Die Grünen kritisieren ein offensichtlich »mangelhaftes Umweltbewusstsein« bei der Pflege des öffentlichen Grüns. Auch ein Grünstreifen am Verner Schützenplatz sei rigoros ausgeräumt worden. Derartige Hau-Ruck-Aktionen seien nicht mehr zeitgemäß und schadeten der biologischen Vielfalt in der Stadt. Dies sei auch deshalb befremdlich, da Landrat Müller noch vor wenigen Wochen alle Bürgermeister im Kreis Paderborn unterrichtet habe, dass dem Artenschutz eine hohe Priorität einzuräumen sei, so die Grünen weiter.

»Wie können Rat und Verwaltung erwarten, dass die Bürger ihre Gärten naturnah gestalten und auf Steinschüttungen verzichten, um einen Beitrag zum Naturschutz zu leisten, wenn die Stadt selbst mit einem derart schlechten Beispiel vorangeht?«, fragt der Sprecher des Ortsverbandes, René Scherf. Die Grünen fordern ein radikales Umdenken bei der Grünpflege. Obwohl die Stadt im vergangenen Jahr dem Verein »Kommunen für biologische Vielfalt« beigetreten sei, fehle es offensichtlich noch immer am geringsten Fingerspitzengefühl für eine umweltschonende und naturnahe Grünpflege.

»Hinzu kommt, dass neue Bäume nur sehr zögerlich nachgepflanzt werden. Wir haben in den letzten Jahren mehr Bäume verloren als ersetzt wurden. Das ist sehr schade, denn das Budget für die Grünunterhaltung ist in den letzten Jahren nie ausgeschöpft worden«, so der Fraktionsvorsitzende Marc Svensson. Ludwig Bewermeier, Fachbereichsleiter Stadtentwicklung, begründet auf WV-Anfrage die Pflegearbeiten vor dem Hintergrund der Verkehrssicherungspflicht und der Anliegerwünsche. Der Lärmschutzwall am Eichfeld sei vor fast 40 Jahren angelegt und seitdem nie zurückgeschnitten worden.
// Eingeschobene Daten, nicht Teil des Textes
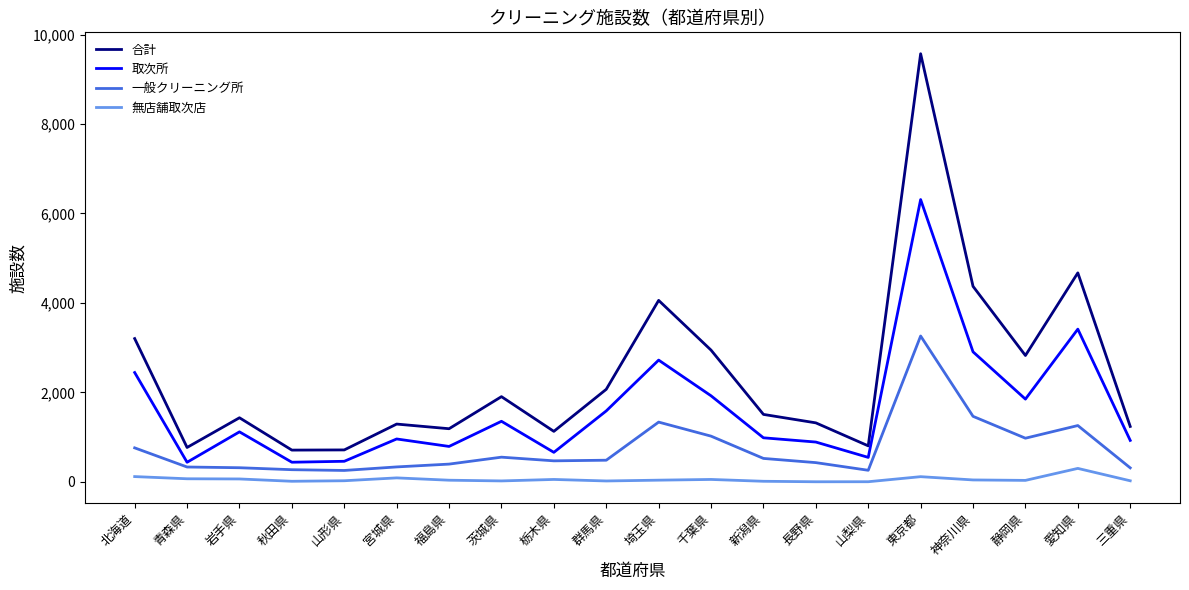

Which series has the largest range (max minus min)?

合計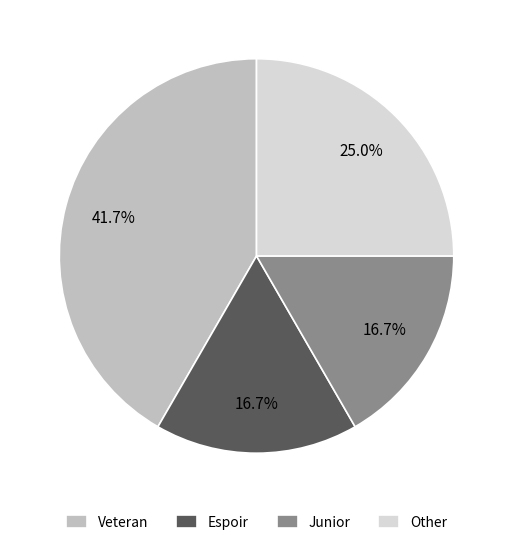

Does Espoir account for over 50% of the chart?

No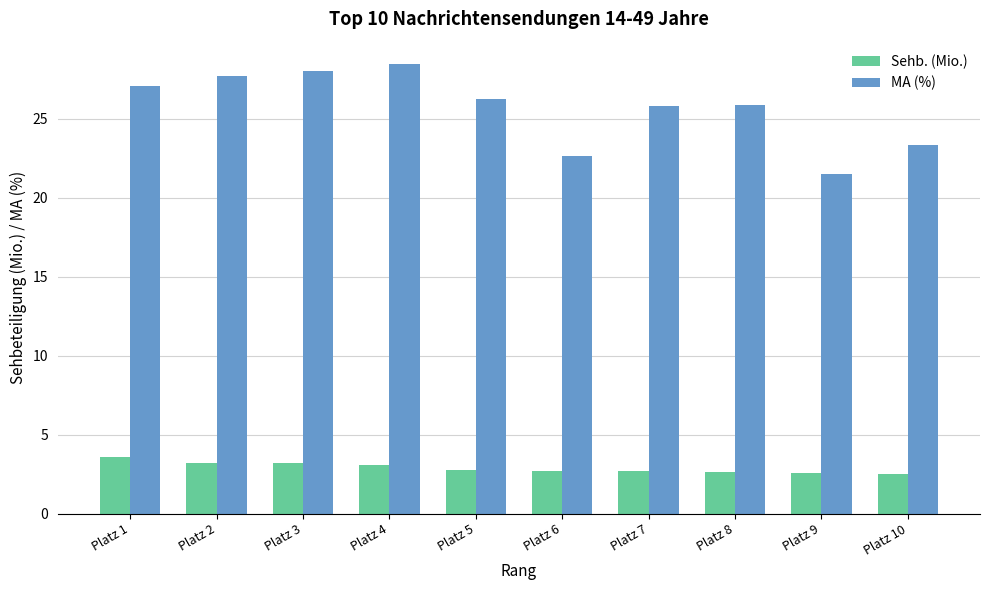

What is the value of the MA (%) bar at the 3rd from the left?

28.0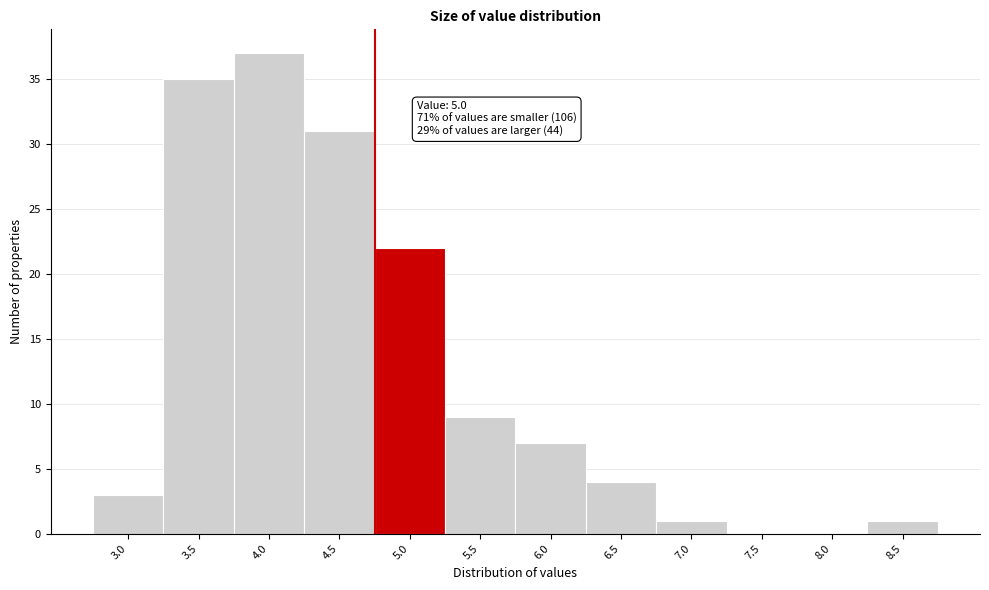

Reading left to right, list all the values displayed in this chart.

3.0=3	3.5=35	4.0=37	4.5=31	5.0=22	5.5=9	6.0=7	6.5=4	7.0=1	7.5=0	8.0=0	8.5=1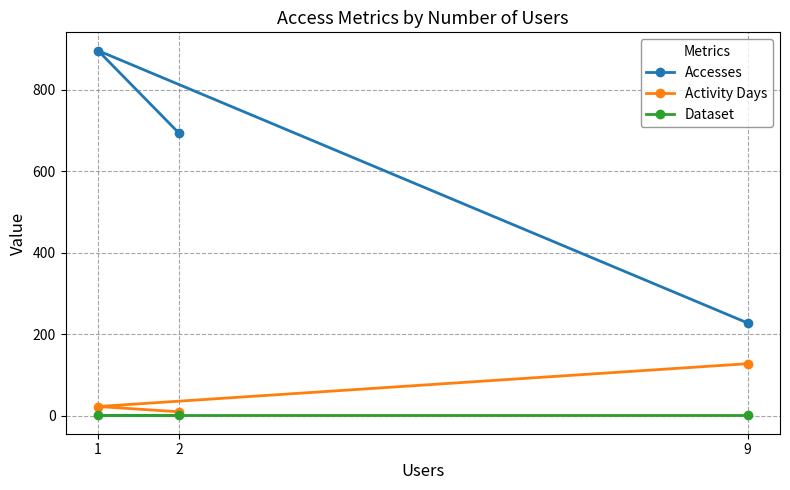

Which has a higher value, 2 or 1?

1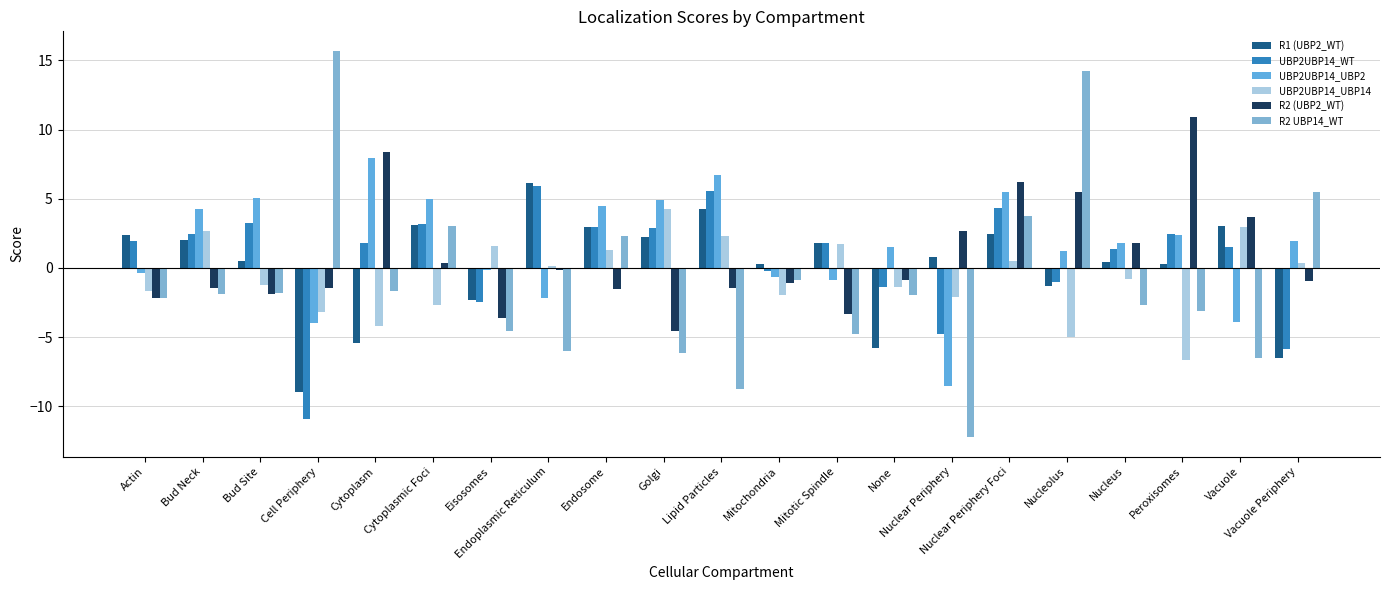

At which label does UBP2UBP14_UBP2 reach its peak?

Cytoplasm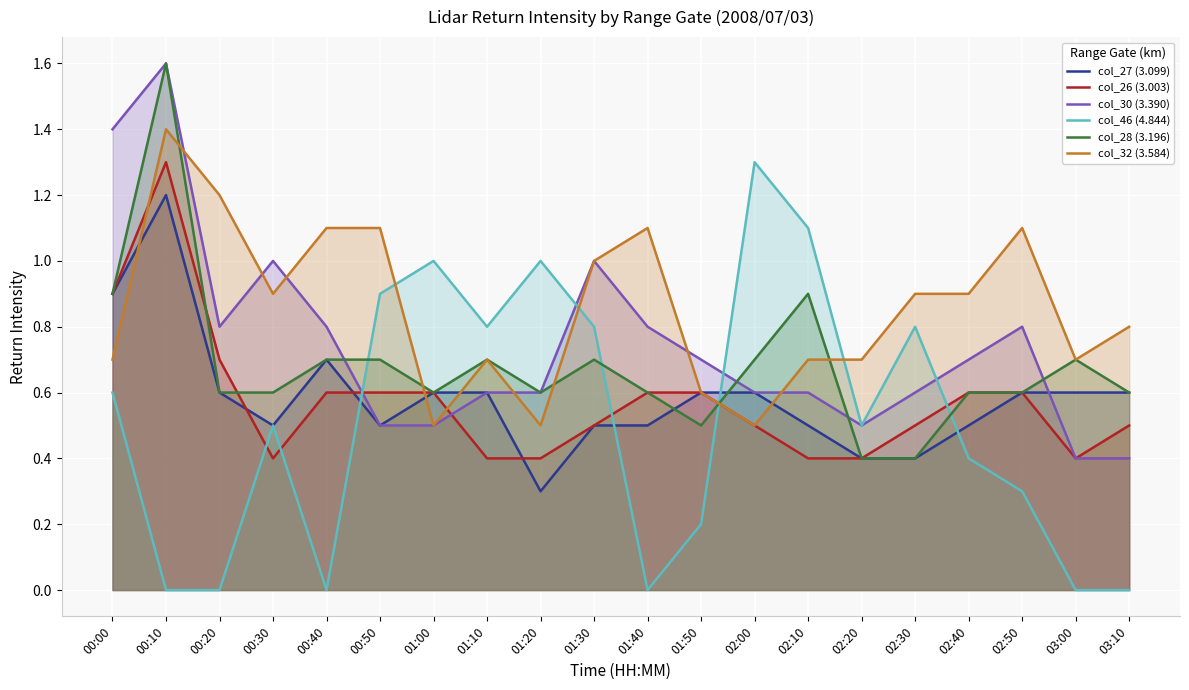

At which label does col_32 (3.584) reach its minimum?

01:00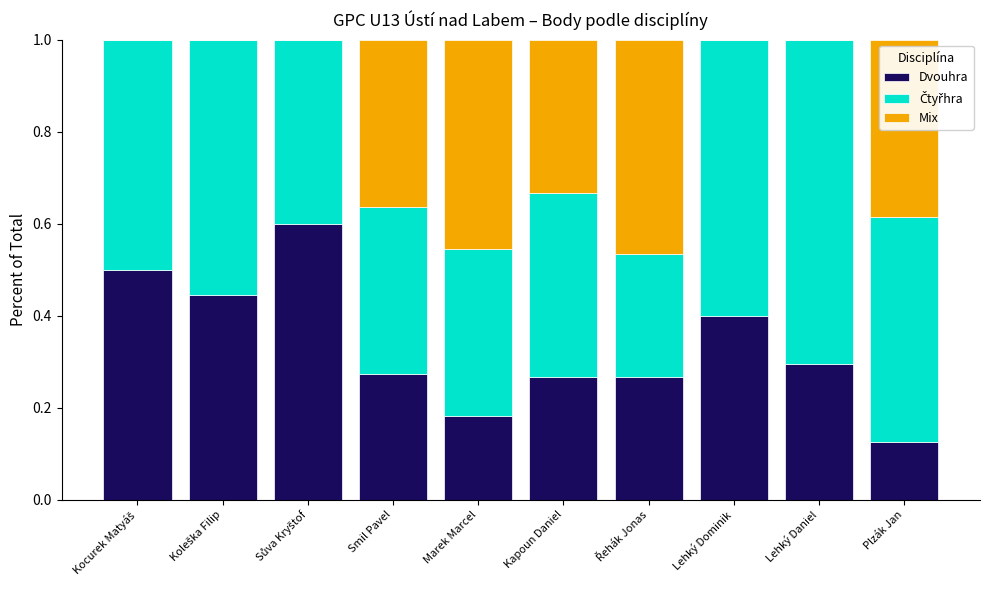

What is the total value across all series at Plzák Jan?

1.0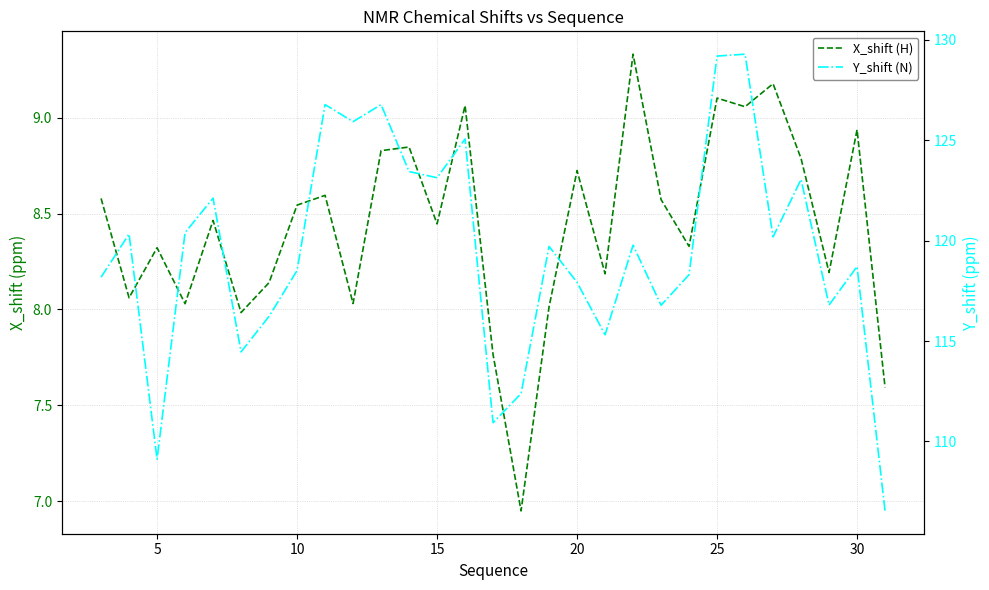

True or false: Y_shift (N) and X_shift (H) intersect in this chart.

False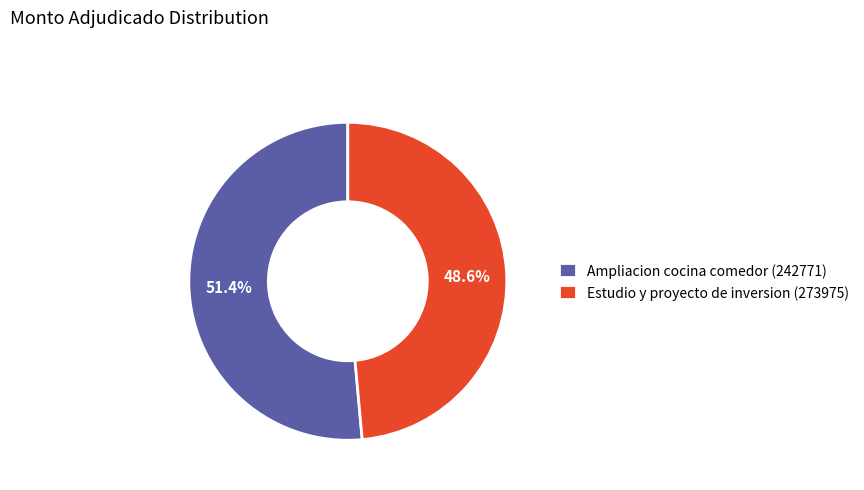

To the nearest percent, what is the difference between the largest and smallest slice percentages?

3%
Anwohner hätten sich massiv über Wildwuchs und Schattenwurf beschwert. Auch sei die Verkehrssicherheit der hoch gewachsenen Bepflanzung zum Teil nicht mehr gegeben gewesen. »Wir sind dort unserer Pflicht nachgekommen«, sagte Bewermeier. Im vergangenen Jahr sei ein erster Abschnitt des Walls auf den Stock gesetzt worden, in diesem Jahr der zweite Streifen. Bewermeier versicherte, dass Büsche und Sträucher wieder ausschlagen werden, das sei im ersten Abschnitt bereits geschehen.

Schützenverein will neue Hecke pflanzen

Auch am Verner Schützenplatz habe es Beschwerden gegeben, so Bewermeier. Hier seien die Pflegearbeiten in Absprache mit dem Schützenverein erfolgt. Dabei seien großkronige Bäume stehen geblieben und der sich mangelhaft entwickelnde Bewuchs entfernt worden. Auch hier habe die Verkehrssicherheit eine Rolle gespielt. Die Verner Schützen stellen dort jährlich ihr Festzelt auf und hätten in den Bäumen eine Gefahr gesehen. »Der Schützenverein wird an der östlichen Grenze des Grundstückes eine Hainbuchenhecke neu anpflanzen«, informierte Bewermeier.

»Wo wir Bäume entfernen, wird auch wieder nachgepflanzt, es sei denn die Sicht im Straßenverkehr würde behindert«, sagte Ludwig Bewermeier zum Vorwurf der Grünen, das Budget zur Grünunterhaltung werde nicht ausgeschöpft. Gleichzeitig verwies der Fachbereichsleiter Stadtentwicklung darauf, dass inzwischen 14.000 Bäume in das Baumkataster aufgenommen worden seien und in regelmäßigen Abständen überprüft würden, was ebenfalls aus dem Grünunterhaltungsbudget finanziert werde.